Tech, Media & Telecom Roundup: Market Talk

Tech, Media & Telecom Roundup: Market Talk

Wall Street Journal — Markets
Wall Street Journal — MarketsFeb 19, 2026

Why It Matters

The Nvidia‑Meta deal fuels AI‑hardware demand, nudging crypto and equity markets, while MiniMax’s outlook signals Asia’s expanding foundation‑model race and StarHub’s slowdown highlights telecom revenue challenges in a saturated market.

Key Takeaways

  • Nvidia to supply Meta with processors, boosting tech stocks
  • Bitcoin up 1.4% on Nvidia-Meta news
  • MiniMax targets profitability by 2030, Jefferies initiates coverage
  • StarHub EBITDA expected to fall 20% in 2026
  • DBS cuts StarHub target price to S$0.94

Pulse Analysis

The announcement that Nvidia will provide Meta with a steady stream of processors underscores a deepening partnership between two AI powerhouses. This supply pact not only validates the growing appetite for high‑performance compute in social media platforms but also reverberates through related markets, lifting semiconductor equities and even nudging Bitcoin higher as investors link crypto’s energy narrative to AI hardware demand. Analysts see this as a catalyst that could accelerate the broader AI‑driven rally across U.S. equities.

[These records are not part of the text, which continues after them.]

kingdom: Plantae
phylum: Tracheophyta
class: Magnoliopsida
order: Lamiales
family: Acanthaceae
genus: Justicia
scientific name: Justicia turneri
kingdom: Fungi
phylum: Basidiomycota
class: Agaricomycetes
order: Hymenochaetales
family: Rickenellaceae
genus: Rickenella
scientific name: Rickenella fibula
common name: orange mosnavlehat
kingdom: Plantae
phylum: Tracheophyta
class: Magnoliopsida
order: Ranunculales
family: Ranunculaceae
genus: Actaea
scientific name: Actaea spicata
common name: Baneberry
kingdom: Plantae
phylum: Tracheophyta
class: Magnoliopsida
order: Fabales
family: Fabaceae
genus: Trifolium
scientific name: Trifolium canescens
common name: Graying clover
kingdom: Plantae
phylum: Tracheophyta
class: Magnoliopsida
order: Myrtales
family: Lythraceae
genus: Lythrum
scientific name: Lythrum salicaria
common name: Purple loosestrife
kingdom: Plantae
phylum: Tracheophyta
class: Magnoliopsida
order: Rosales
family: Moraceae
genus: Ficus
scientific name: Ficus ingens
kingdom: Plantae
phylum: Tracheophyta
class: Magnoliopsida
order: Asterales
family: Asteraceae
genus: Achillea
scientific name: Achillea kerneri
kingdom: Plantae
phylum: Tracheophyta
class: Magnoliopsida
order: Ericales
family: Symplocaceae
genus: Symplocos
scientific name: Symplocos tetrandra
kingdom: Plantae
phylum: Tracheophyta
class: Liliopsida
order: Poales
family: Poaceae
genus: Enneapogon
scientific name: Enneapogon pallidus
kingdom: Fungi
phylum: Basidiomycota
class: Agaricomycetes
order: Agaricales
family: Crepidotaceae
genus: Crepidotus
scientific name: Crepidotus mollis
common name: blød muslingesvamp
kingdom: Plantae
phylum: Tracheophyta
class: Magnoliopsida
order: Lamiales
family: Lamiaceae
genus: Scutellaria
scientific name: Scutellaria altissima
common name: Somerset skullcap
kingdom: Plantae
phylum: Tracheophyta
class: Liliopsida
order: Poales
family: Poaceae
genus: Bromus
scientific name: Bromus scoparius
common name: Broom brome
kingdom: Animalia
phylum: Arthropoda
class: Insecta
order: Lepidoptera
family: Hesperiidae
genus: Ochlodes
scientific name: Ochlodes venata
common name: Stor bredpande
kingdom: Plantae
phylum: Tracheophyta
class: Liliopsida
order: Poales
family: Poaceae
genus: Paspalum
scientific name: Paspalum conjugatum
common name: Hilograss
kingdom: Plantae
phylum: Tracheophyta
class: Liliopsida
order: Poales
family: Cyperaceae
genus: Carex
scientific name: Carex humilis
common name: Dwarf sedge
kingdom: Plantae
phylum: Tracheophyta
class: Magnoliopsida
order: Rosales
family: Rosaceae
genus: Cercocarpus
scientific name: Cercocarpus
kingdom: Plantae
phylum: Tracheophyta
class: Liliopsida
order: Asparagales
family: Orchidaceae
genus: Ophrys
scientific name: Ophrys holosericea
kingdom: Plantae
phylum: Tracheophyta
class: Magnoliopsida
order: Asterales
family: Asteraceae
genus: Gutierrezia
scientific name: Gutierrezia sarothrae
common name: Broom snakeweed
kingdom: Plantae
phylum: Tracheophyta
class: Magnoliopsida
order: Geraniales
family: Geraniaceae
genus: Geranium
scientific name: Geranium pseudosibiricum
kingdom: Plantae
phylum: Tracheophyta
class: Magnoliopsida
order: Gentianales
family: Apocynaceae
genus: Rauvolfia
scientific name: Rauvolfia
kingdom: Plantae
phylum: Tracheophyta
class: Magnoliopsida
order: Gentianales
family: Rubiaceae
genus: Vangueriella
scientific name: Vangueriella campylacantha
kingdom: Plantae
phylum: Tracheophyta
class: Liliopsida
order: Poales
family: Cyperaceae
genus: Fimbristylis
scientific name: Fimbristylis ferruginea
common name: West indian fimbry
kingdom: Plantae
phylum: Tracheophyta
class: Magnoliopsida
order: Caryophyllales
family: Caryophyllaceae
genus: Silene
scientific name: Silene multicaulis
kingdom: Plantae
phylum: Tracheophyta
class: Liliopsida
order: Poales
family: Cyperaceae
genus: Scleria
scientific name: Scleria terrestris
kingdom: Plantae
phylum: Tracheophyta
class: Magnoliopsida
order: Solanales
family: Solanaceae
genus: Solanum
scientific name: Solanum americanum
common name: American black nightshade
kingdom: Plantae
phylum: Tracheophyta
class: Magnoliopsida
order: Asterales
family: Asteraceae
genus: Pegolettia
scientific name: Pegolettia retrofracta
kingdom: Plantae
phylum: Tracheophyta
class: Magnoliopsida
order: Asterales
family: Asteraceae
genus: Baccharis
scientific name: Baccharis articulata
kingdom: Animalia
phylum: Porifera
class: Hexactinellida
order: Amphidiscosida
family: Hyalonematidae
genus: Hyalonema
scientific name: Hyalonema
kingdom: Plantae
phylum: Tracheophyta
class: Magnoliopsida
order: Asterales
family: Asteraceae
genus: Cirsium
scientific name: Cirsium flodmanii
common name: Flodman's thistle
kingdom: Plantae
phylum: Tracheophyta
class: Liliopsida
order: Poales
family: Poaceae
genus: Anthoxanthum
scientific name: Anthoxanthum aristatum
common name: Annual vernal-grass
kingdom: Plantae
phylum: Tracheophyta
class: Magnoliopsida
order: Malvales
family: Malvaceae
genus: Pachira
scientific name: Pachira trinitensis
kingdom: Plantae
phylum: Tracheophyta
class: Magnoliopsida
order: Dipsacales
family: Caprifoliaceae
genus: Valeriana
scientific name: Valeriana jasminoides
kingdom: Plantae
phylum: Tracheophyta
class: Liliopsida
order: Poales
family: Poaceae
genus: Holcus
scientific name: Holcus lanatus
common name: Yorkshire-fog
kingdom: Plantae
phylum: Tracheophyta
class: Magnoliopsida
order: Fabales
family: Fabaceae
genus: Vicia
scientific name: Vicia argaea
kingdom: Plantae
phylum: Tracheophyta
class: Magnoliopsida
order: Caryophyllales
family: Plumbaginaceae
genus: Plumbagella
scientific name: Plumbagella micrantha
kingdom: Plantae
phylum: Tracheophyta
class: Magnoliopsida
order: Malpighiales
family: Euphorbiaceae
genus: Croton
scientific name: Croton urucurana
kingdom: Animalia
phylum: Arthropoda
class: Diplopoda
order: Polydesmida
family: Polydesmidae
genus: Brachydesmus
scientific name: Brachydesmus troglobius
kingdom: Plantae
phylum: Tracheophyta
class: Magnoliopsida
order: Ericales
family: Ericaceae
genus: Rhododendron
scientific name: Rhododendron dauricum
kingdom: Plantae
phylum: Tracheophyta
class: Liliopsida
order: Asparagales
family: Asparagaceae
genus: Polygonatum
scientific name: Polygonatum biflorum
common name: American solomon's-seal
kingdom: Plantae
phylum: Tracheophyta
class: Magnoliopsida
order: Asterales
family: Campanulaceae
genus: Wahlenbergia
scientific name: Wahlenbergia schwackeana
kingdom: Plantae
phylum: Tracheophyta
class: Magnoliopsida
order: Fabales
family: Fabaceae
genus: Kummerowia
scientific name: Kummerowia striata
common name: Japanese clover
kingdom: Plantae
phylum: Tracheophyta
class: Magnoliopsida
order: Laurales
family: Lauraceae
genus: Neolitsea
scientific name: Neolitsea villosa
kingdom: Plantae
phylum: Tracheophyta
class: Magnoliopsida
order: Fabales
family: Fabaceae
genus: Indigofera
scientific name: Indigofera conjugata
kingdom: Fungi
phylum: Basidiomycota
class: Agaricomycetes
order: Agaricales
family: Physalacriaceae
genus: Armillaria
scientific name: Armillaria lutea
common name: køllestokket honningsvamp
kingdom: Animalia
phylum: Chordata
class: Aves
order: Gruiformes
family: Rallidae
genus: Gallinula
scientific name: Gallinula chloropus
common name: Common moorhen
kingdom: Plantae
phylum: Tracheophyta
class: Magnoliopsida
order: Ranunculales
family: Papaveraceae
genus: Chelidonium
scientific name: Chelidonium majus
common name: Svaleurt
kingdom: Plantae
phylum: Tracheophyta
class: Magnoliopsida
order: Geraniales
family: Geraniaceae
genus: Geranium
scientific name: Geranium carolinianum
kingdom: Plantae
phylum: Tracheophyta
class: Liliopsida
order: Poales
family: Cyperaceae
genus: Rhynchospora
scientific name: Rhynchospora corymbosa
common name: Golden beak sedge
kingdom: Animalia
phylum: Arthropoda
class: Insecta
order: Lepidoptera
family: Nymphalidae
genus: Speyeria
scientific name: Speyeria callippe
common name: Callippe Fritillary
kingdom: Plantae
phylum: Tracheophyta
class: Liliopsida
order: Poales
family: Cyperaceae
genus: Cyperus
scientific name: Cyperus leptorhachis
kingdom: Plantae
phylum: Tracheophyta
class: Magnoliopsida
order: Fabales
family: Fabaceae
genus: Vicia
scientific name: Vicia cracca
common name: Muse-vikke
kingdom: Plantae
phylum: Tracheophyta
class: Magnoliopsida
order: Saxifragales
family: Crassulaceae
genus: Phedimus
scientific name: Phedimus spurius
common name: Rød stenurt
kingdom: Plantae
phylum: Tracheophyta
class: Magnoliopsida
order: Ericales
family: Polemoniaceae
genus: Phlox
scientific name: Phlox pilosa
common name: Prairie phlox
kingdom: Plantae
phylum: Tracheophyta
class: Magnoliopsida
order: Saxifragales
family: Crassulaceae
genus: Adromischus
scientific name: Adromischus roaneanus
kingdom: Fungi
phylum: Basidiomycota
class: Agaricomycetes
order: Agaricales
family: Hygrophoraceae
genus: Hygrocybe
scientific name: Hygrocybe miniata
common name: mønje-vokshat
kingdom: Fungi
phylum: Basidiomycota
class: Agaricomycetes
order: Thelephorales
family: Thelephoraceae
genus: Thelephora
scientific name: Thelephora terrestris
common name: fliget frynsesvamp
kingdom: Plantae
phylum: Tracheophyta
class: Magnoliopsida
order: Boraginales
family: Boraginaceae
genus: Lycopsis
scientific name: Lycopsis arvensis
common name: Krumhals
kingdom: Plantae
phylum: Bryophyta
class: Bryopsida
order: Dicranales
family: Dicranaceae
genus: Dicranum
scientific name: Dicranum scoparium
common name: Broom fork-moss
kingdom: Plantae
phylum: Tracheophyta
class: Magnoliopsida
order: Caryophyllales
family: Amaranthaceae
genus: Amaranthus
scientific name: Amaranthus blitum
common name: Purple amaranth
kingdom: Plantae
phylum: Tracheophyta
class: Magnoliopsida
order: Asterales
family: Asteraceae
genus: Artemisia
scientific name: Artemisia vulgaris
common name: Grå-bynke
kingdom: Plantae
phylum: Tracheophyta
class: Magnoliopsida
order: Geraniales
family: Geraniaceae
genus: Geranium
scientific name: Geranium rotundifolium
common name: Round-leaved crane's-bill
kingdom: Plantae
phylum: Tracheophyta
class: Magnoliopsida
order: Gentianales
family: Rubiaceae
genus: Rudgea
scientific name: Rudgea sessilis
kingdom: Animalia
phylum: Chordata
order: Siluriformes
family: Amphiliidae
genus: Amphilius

Meanwhile, Chinese AI startup MiniMax is emerging as a notable contender in the global foundation‑model arena. Jefferies’ coverage emphasizes the company’s architecture innovations and cost‑efficient inference, positioning it to achieve profitability by 2030 despite lingering export‑control concerns. The firm’s aggressive pricing and reduced compute costs could pressure rivals while expanding the pool of affordable AI services in Asia. Investors are watching MiniMax’s trajectory as a barometer for the scalability of early‑stage AI ventures and the broader shift toward monetizing large‑language models.

In the telecom sector, StarHub’s projected 20% EBITDA decline in 2026 signals mounting pressure on traditional revenue streams. DBS Group Research attributes the dip to weaker consumer‑business demand and rising enterprise operating expenses, forecasting a turnaround only by 2027 when new enterprise‑linked investments mature. The downgrade to fully valued and the target price reduction to S$0.94 reflect heightened skepticism about short‑term growth, prompting stakeholders to reassess capital allocation in a market where saturation and competition demand innovative service diversification.